Walloon, while the audience may not have expected to “win” anything that day, those cars were clearly prizes in the way that Harpo Enterprises undoubtedly set up the release forms, etc. for people to keep them. If it’s not Oprah’s intent to offer the cars free and gratis, then it’s not a gift.

Gifts are between individuals. In this case, two corporations (Harpo and Pontiac) worked to essentially offer brand new cars free to audience members minus even local taxes and fees. If you accepted the cars, you accept the attendant financial responsibilities.

Alternately you could just sell your car and pocket the difference after taxes. That’s probably what I would have done.

According to the link that I posted above, taxes on gifts are paid by the donor, not the recipient, unless special arrangements are made.

Just a thought:

Pretend there was, oh, a single parent in the audience. Down on their luck, on welfare, trying to make it, etc. Or maybe somebody on disability.
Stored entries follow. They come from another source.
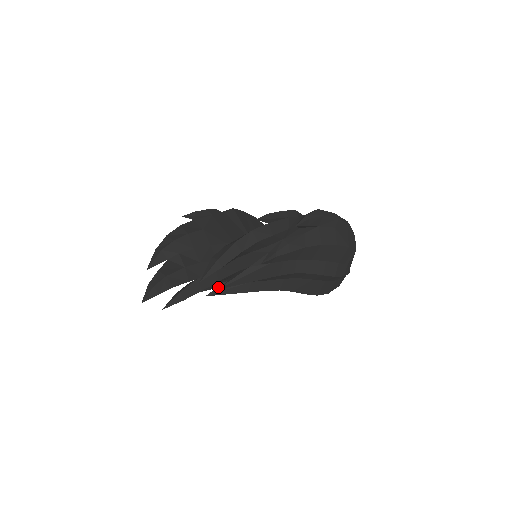
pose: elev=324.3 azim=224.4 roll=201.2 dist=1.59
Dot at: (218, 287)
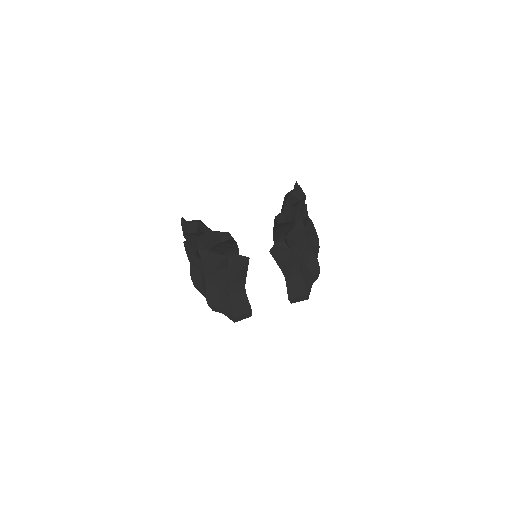
Dot at: (273, 246)
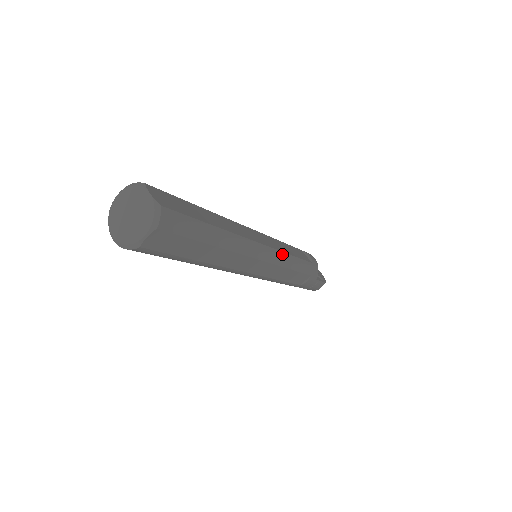
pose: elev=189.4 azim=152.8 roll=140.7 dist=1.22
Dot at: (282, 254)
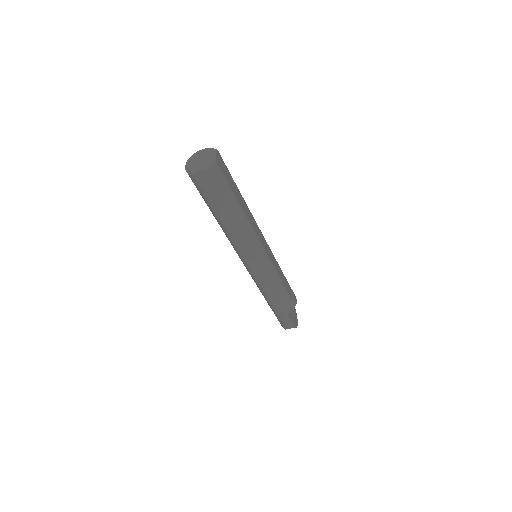
Dot at: (271, 265)
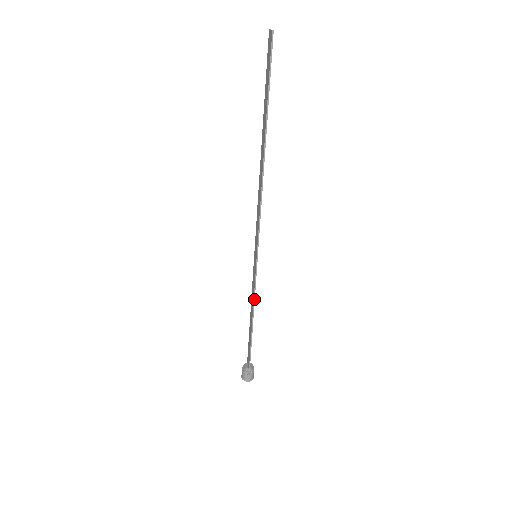
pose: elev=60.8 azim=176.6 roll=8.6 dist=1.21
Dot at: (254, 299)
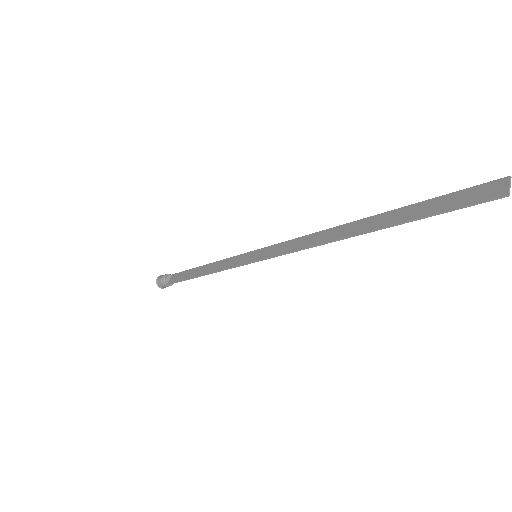
Dot at: (220, 271)
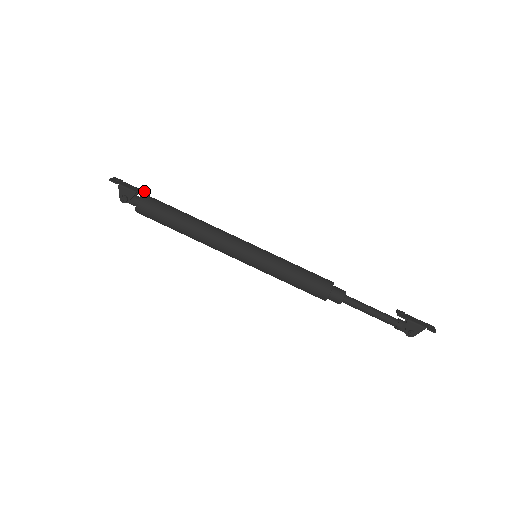
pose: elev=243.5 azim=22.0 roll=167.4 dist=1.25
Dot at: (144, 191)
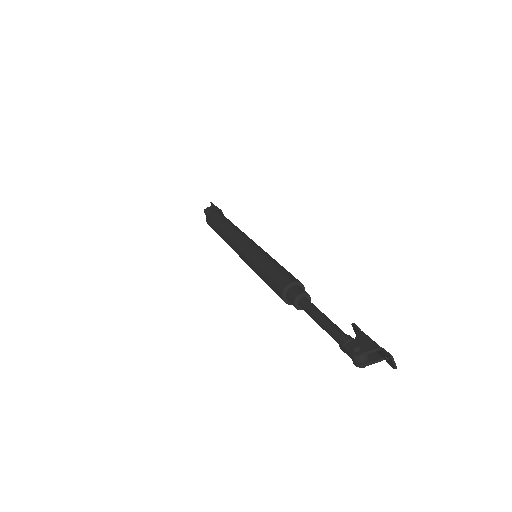
Dot at: occluded
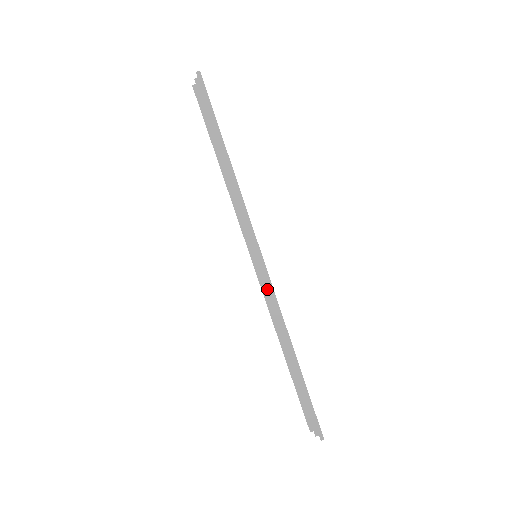
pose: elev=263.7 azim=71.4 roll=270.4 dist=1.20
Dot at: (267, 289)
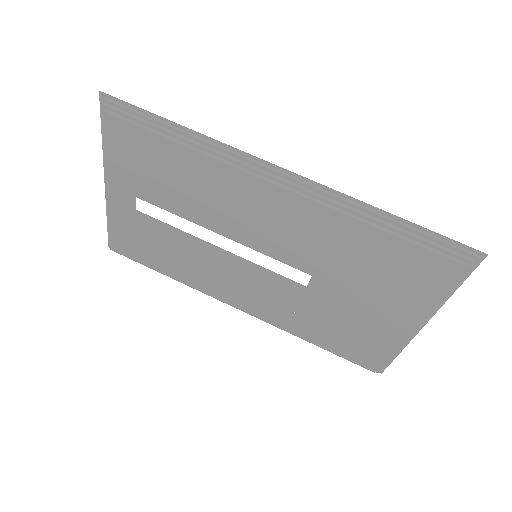
Dot at: (303, 189)
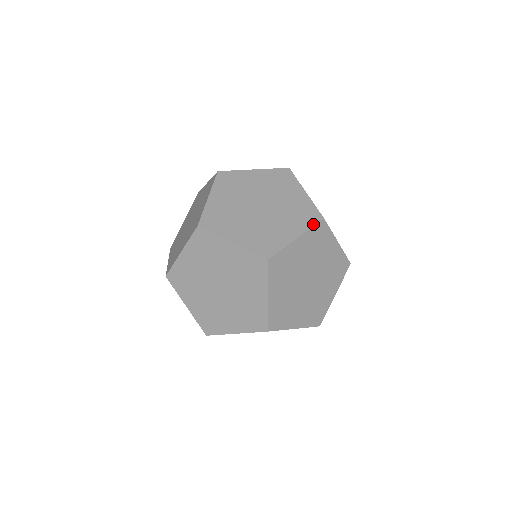
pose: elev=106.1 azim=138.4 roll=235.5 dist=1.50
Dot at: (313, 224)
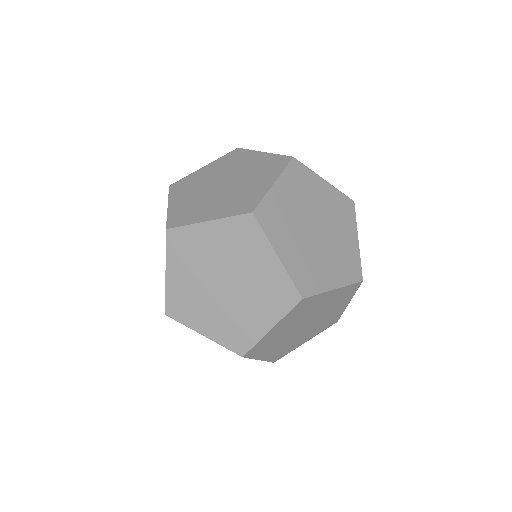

Then they win a car. They can’t afford 7 grand in taxes, so they sell it.

There goes their medical card, help with daycare and whatever else they’re getting. Subsidized housing? They’re either going to get kicked out or their rent is going to go up significantly.

Suddenly their income is considered to be 21 grand a year, but I imagine 21k doesn’t go very far in the Chicago area. It’s enough for them to get cut off from the help they were getting, though.

I can easily see how someone’s life could be ruined by something like this. I have a friend on disability; if she were to win that much money she’d be screwed.

Yes, I know. Nobody HAS to accept a car. This is more of a lament about how some people probably couldn’t accept one because of situations like this …

As was mentioned above, someone with such a low income wouldn’t be in a tax bracket that required them to pay $7000. The headline in the OP article link says “up to $7000 tax” (emphasis mine), and they do mention that tax bracket makes a difference as to how much must be paid. The $7000 figure appears to be the maximum tax anyone would have to pay on the car, not what everyone must pay.

I don’t know what the minimum tax would be, but for a single parent (filing as a head of household) on welfare I’m sure it would be a lot less that seven grand.

And of course they have the option of declining the car.

If Oprah (the woman, not the show) coughed up the (let’s assume) $7,000 for all 267 audience members, that would come to $1,869,000. Doesn’t she have that in pocket change? Heck, that would be $1.8 million less that she would have to pay taxes on, too.

Or the recipients could just “forget” to include the income on their returns. :stuck_out_tongue: But, I suppose they would be getting a 1099 for that, wouldn’t they? Oh well.